Le opzioni per la Svizzera sono quindi le seguenti:

  • Una neutralità disarmata in una Svizzera senza esercito.
  • Una neutralità di facciata in cui il 100% delle armi dell’esercito svizzero proviene dai Paesi della NATO e dai loro alleati (perché ci si dovrà rifornire di Paesi culturalmente-ideologicamente compatibili con noi, proprio come nel caso dell’acquisto dei jet da combattimento), mentre sappiamo che i sistemi d’arma sono ormai integrati e che quindi è necessaria una stretta collaborazione con la NATO. Si tratta quindi di una falsa neutralità. Questa opzione corrisponde alla continuazione del percorso attuale.
  • Una neutralità “cooperativa” orientata alla NATO, come lo sono state Svezia e Finlandia negli ultimi anni, in cui i nostri armamenti possono quindi continuare ad essere acquistati, potendo essere utilizzati dai Paesi della NATO a condizioni rigorose ma comprensibili. Per gli accordi di cooperazione che dovrebbero essere negoziati, potremmo orientarci sugli accordi esistenti con Finlandia e Svezia.
  • Un’adesione della Svizzera alla NATO. Questa variante sembra essere totalmente assente nel dibattito pubblico svizzero, perché anche dopo un anno di guerra, non si è ancora arrivati a un dibattito aperto sul tema della politica di sicurezza e difesa del nostro Paese.

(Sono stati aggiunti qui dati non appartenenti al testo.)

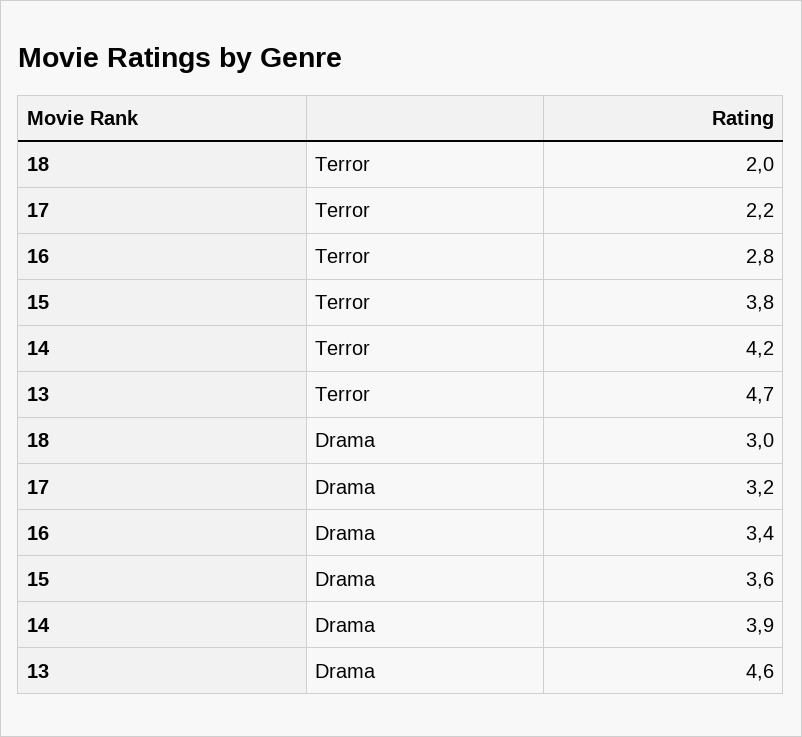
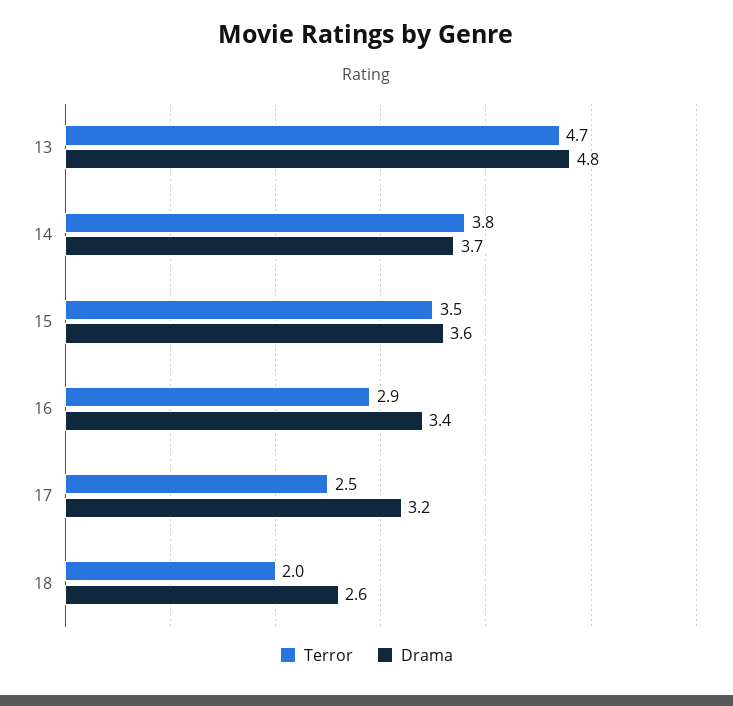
Terror, 17: 2.2 -> 2.5
Terror, 16: 2.8 -> 2.9
Terror, 15: 3.8 -> 3.5
Terror, 14: 4.2 -> 3.8
Drama, 18: 3 -> 2.6
Drama, 14: 3.9 -> 3.7
Drama, 13: 4.6 -> 4.8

Le prime due soluzioni presentate, comportano una perdita di sicurezza o costi aggiuntivi elevati e non possono quindi essere accettate a lungo termine.

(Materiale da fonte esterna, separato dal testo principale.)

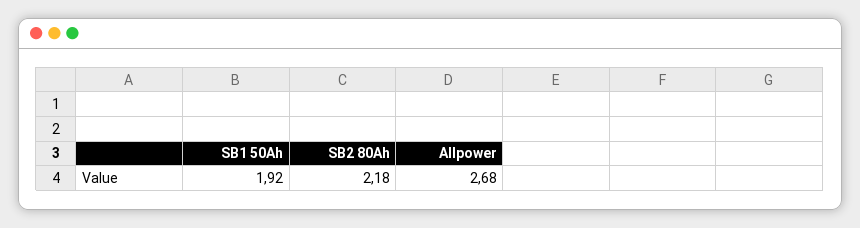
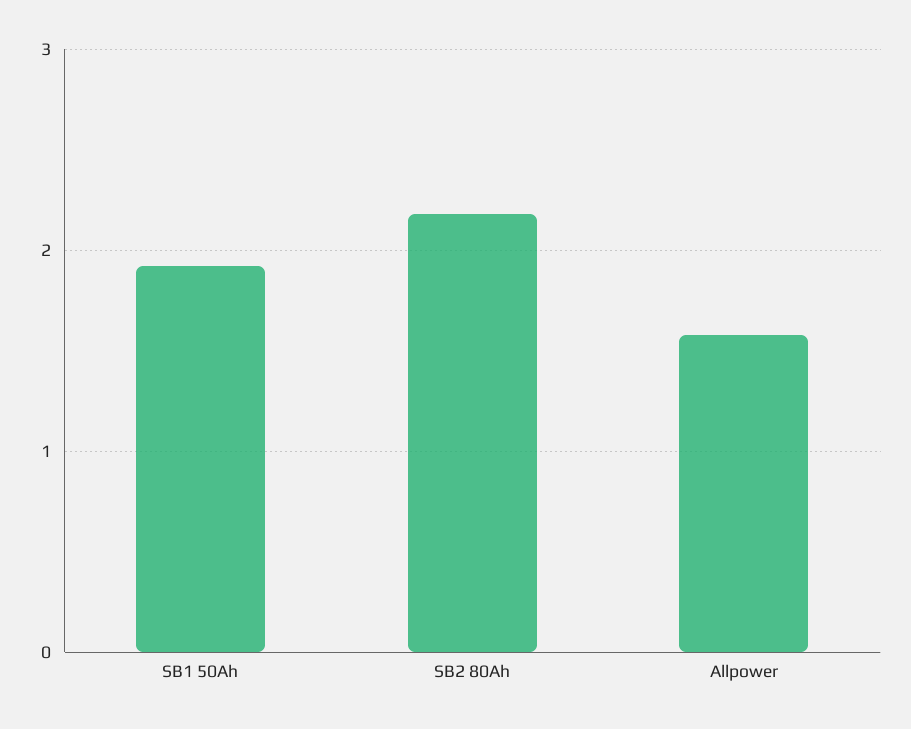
Allpower: 2.68 -> 1.6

La neutralità cooperativa sarebbe accettabile, anche se non porta ad alcun guadagno in termini di sicurezza. I sostenitori di questo approccio dovrebbero essere onesti su quali saranno le conseguenze in caso di attacco, perché come sappiamo: un’assicurazione contro gli incendi deve essere stipulata prima dell’incendio, e se viene stipulata dopo, l’assicuratore non è responsabile.

La soluzione dell’adesione, che comporta solo una minima spesa aggiuntiva, migliora significativamente la sicurezza del nostro Paese e potrebbe anche essere politicamente accettabile, se spiegata alla popolazione nel contesto sopra descritto.

Il mondo che ci aspetta

Infine, vorremmo anche dare un’occhiata alla sfera di cristallo, perché come diceva già Nils Bohr: “Prediction is very difficult, especially if it’s about the future!”. 

L’ucraina non rinunceranno alla loro legittima resistenza: con o senza il nostro aiuto la lotta continuerà. Ma senza il nostro aiuto, altre vite andranno perse in quella che sarà sicuramente una lunga e sanguinosa occupazione dell’Ucraina da parte della Russia. 

Tutto dipende quindi da quanto l’Occidente riuscirà a tenere il fiato. L’Unione Europea e gli Stati Uniti hanno un potere economico 25 volte superiore a quello della Russia. Nonostante le risorse militari convenzionali in tutti gli armamenti purtroppo siano sparse nei 27 Stati dell’Unione Europea che faticano a coordinarsi, queste sono circa il doppio rispetto a quelle dei russi prima del 24 febbraio 2022. L’unica dimensione in cui la Russia può competere è quella delle forze nucleari, ma Putin sa quali sarebbero le conseguenze di un loro utilizzo contro l’Ucraina (per non parlare di un Paese della NATO). L3 ucrain3 continuano a vivere e a combattere nonostante questo rischio. Le minacce di Putin non sono quindi altro che un’operazione di facciata.

L’Occidente deve fare di più per impegnarsi con il resto del mondo e costruire insieme le coalizioni necessarie per porre fine alla guerra in un modo che rispetti i principi della Carta delle Nazioni Unite e ripristini un ordine internazionale che possa, nei decenni a venire, muoversi verso la soluzione dei problemi più urgenti dell’umanità: lotta alla povertà, costruzione di un mondo pacifico e lotta al cambiamento climatico.